W fińskim ośrodku Ruka, w rywalizacji z cyklu Pucharu Świata w biegach narciarskich na 20 kilometrów techniką dowolną najlepsi okazali się Harald Oestberg Amundsen z Norwegii i Jessica Diggins reprezentująca Stany Zjednoczone. W zawodach nie startowali Polacy.
Bieg mężczyzn - pięciu Norwegów w czołowej szóstce
Wierni kibice biegów narciarskich przyzwyczaili się już do tego, że Norwegia jest w tym sporcie nacją zdecydowanie dominującą. Nie inaczej było w niedzielne przedpołudnie - czołowy reprezentant tego kraju, Harald Oestberg Amundsen zwyciężył na ostatnich metrach rywalizację z rodakami - Janem Thomasem Jenssenem i Martinem Loewstromem Nyengetem. Czwarty na mecie Austriak Mika Vermeulen okazał się jedynym zawodnikiem spoza kraju fiordów, który ukończył zawody w TOP 6. Zwycięzca wczorajszego sprintu, Johannes Klaebo, nie stanął na starcie, zaś pierwszy lider klasyfikacji generalnej - Fin Iivo Niskanen - dobiegł na metę jako 17.
Amundsen został też liderem klasyfikacji generalnej - zgromadził już 250 punktów. Swojego krajana, Klaebo, wyprzedza o 50 "oczek".
Bieg kobiet - Diggins wyczerpana, ale szczęśliwa
Na sześć kilometrów przed metą biegu kobiet od głównej grupy oderwały się dwie utytułowane Norweżki - wracająca do pucharowego cyklu Therese Johaug oraz Heidi Weng. Niespełna kilometr później do weteranek dołączyły świetna sprinterka, Jonna Sundling, a także Amerykanka Jessica Diggins. Mimo kilku kryzysów, to właśnie Diggins po efektownym, wyczerpującym finiszu udało się triumfować. Podium uzupełniły Sundling i Weng, natomiast Johaug musiała odłożyć marzenia o TOP 3 na przyszłość.
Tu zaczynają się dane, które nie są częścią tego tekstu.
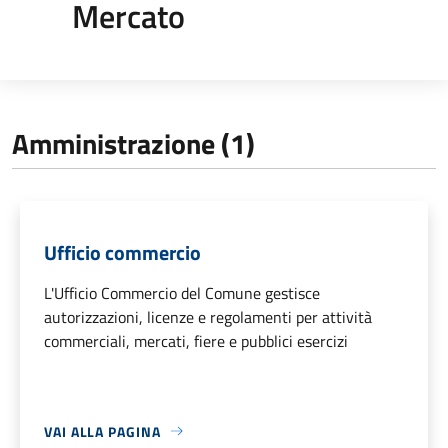
Mercato
Amministrazione (1)
Ufficio commercio
L'Ufficio Commercio del Comune gestisce
autorizzazioni, licenze e regolamenti per attività
commerciali, mercati, fiere e pubblici esercizi
VAI ALLA PAGINA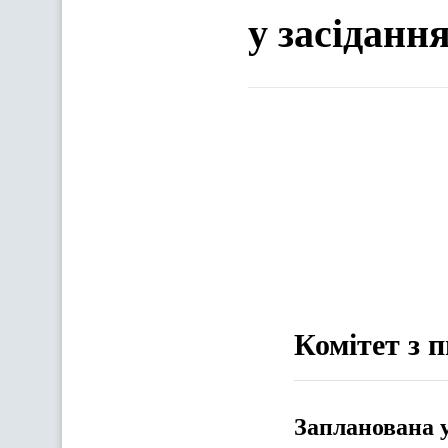
у засіданн
Комітет з 
Запланована 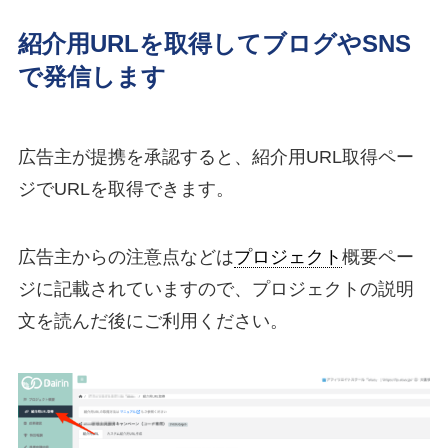
紹介用URLを取得してブログやSNS
で発信します
広告主が提携を承認すると、紹介用URL取得ペー
ジでURLを取得できます。
広告主からの注意点などは
プロジェクト
概要ペー
ジに記載されていますので、プロジェクトの説明
文を読んだ後にご利用ください。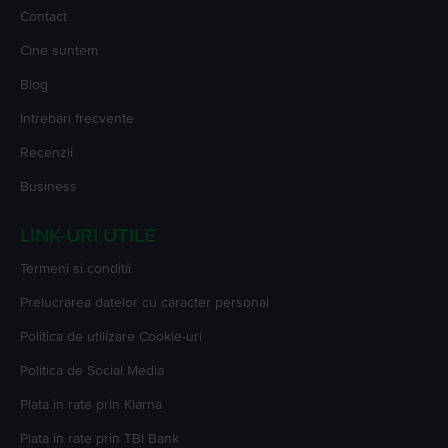
Contact
Cine suntem
Blog
Intrebari frecvente
Recenzii
Business
LINK-URI UTILE
Termeni si conditii
Prelucrarea datelor cu caracter personal
Politica de utilizare Cookie-uri
Politica de Social Media
Plata in rate prin Klarna
Plata in rate prin TBI Bank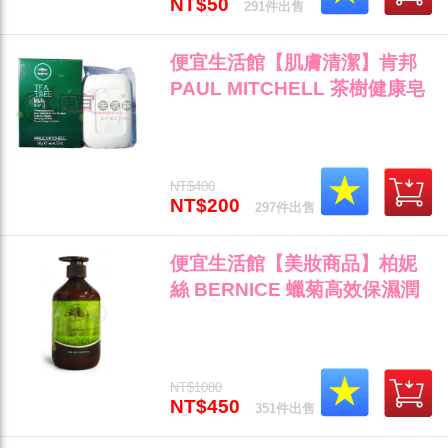
NT$50
291件出售
便宜生活館【肌膚清潔】肯邦
PAUL MITCHELL 茶樹健康皂
150g 天然清爽潔淨感全身肌膚
頭髮專用 全新公司貨 (可超取)"
NT$400
NT$200
297件出售
便宜生活館【美妝商品】柏妮
絲 BERNICE 蠟菊高效保濕潤
膚乳500ml 保濕滋潤肌膚/清新
易塗抹 公司貨(可超取)"
NT$1080
NT$450
351件出售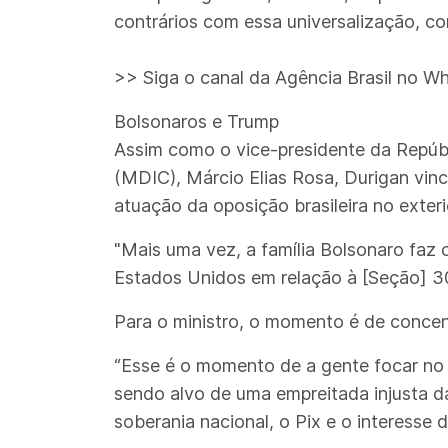
contrários com essa universalização, c
>> Siga o canal da Agência Brasil no W
Bolsonaros e Trump
Assim como o vice-presidente da Repúbl
(MDIC), Márcio Elias Rosa, Durigan vin
atuação da oposição brasileira no exteri
"Mais uma vez, a família Bolsonaro faz 
Estados Unidos em relação à [Seção] 30
Para o ministro, o momento é de concen
“Esse é o momento de a gente focar no q
sendo alvo de uma empreitada injusta da
soberania nacional, o Pix e o interesse 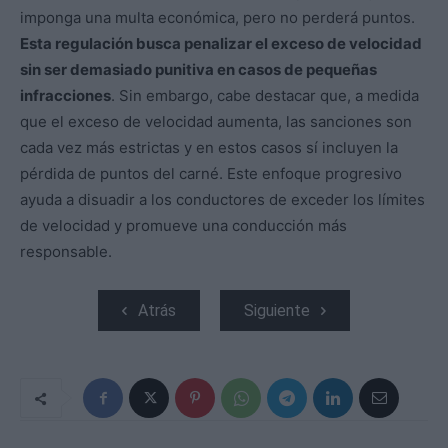
imponga una multa económica, pero no perderá puntos.
Esta regulación busca penalizar el exceso de velocidad
sin ser demasiado punitiva en casos de pequeñas
infracciones
. Sin embargo, cabe destacar que, a medida
que el exceso de velocidad aumenta, las sanciones son
cada vez más estrictas y en estos casos sí incluyen la
pérdida de puntos del carné. Este enfoque progresivo
ayuda a disuadir a los conductores de exceder los límites
de velocidad y promueve una conducción más
responsable.
Atrás
Siguiente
Nową liderką Pucharu Świata została Sundling.
1 0
Bieg pań był kapitalny. To co potrafi Diggins to mistrzostwo. Wszystko wskazywało na to ze Johaug z Weng będą biły się o zwycięstwo, a tu kapitalny występ Amerykanki i Szwedki. Dziewczyny zasługują na duże uznanie. Jestem zaskoczony, ze na tym ostatnim podbiegu dla Johaug zabrakło siły. Dla takich chwil warto oglądać ten sport.